Exercise details -
Report each line of the entries below that includes "meals".

=== Begin Enclosure ===

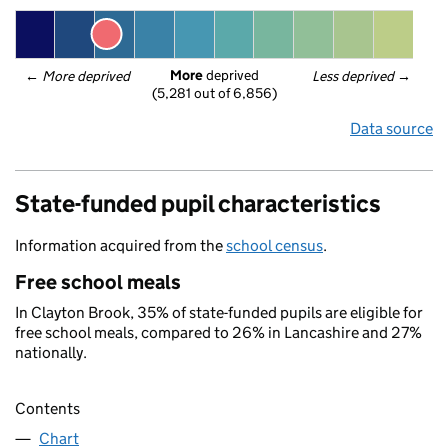
More
 deprived
← 
More deprived
Less deprived
 →
(5,281 out of 6,856)
Data source
State-funded pupil characteristics
Information acquired from the
school census
.
Free school meals
In Clayton Brook, 35% of state-funded pupils are eligible for
free school meals, compared to 26% in Lancashire and 27%
nationally.
Contents
Chart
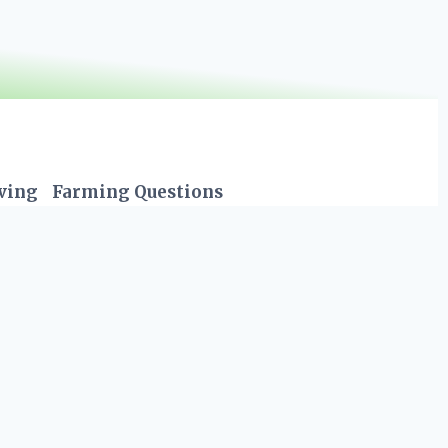
iving
Farming Questions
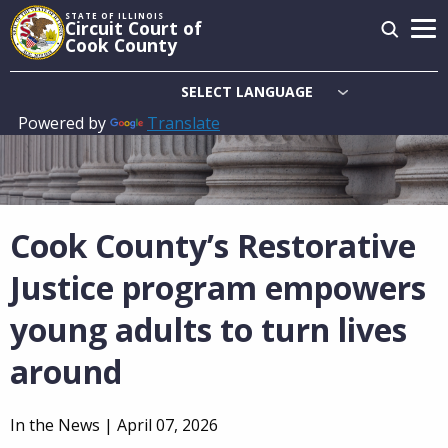
Skip
STATE OF ILLINOIS
Circuit Court of
to
Cook County
main
content
Powered by
Translate
Main
navigation
Cook County’s Restorative
Justice program empowers
young adults to turn lives
around
In the News |
April 07, 2026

=== End Enclosure ===

Result -
Free school meals
free school meals, compared to 26% in Lancashire and 27%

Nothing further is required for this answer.